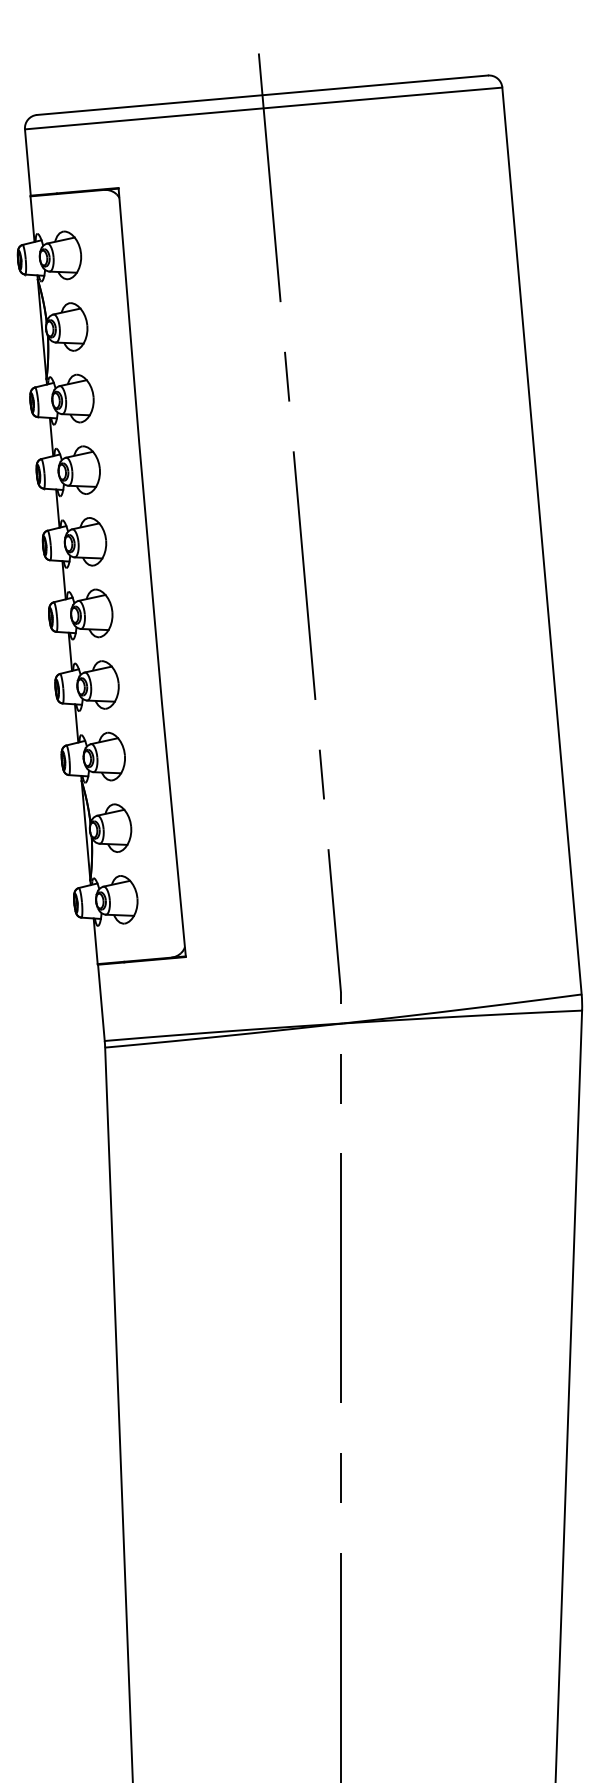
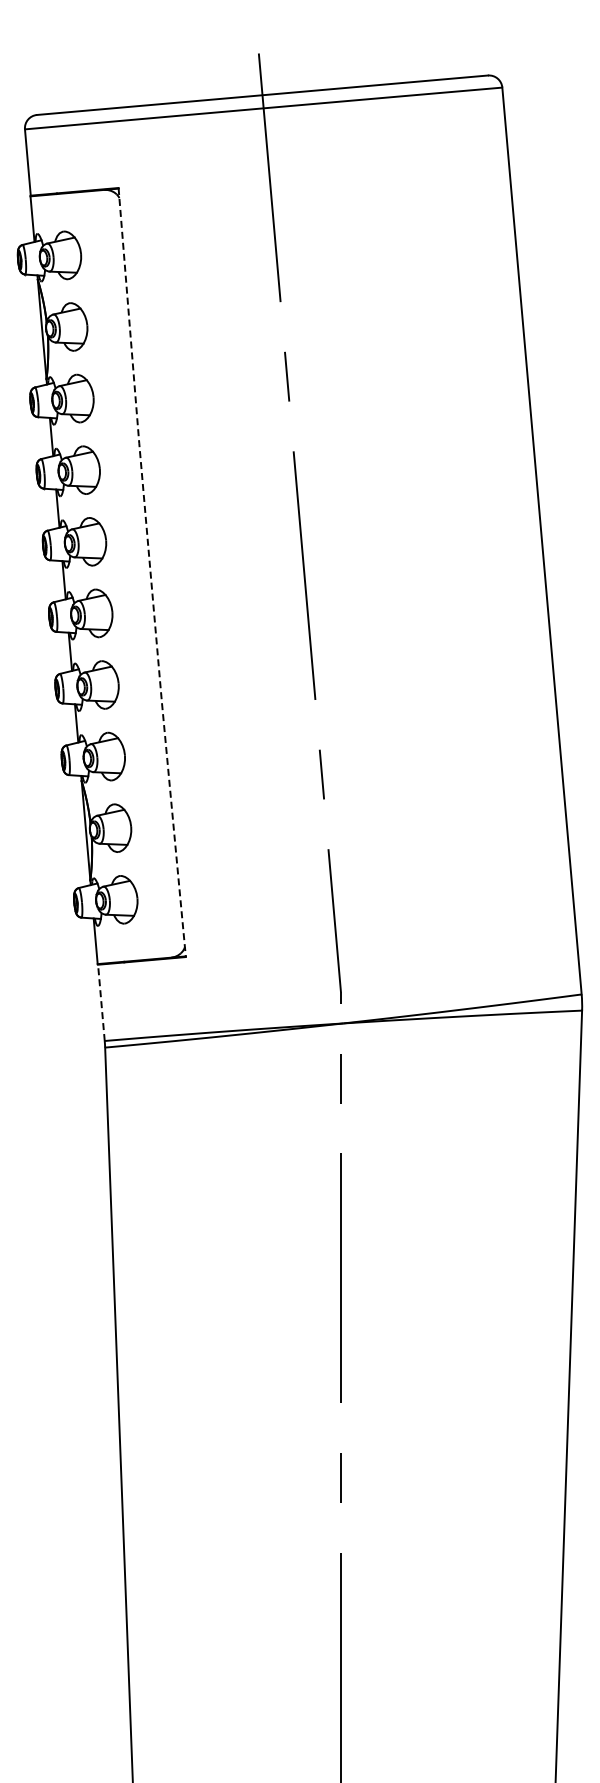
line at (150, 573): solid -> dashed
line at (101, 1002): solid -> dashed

===

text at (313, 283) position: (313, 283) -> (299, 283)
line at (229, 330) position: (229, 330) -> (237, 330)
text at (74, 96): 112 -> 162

===

▶ Exercise
Copy out word for word the items from the line with "line at (150, 573): solid -> dashed" to the line with "line at (101, 1002): solid -> dashed", including both of those lines.

▶ Task output
line at (150, 573): solid -> dashed
line at (101, 1002): solid -> dashed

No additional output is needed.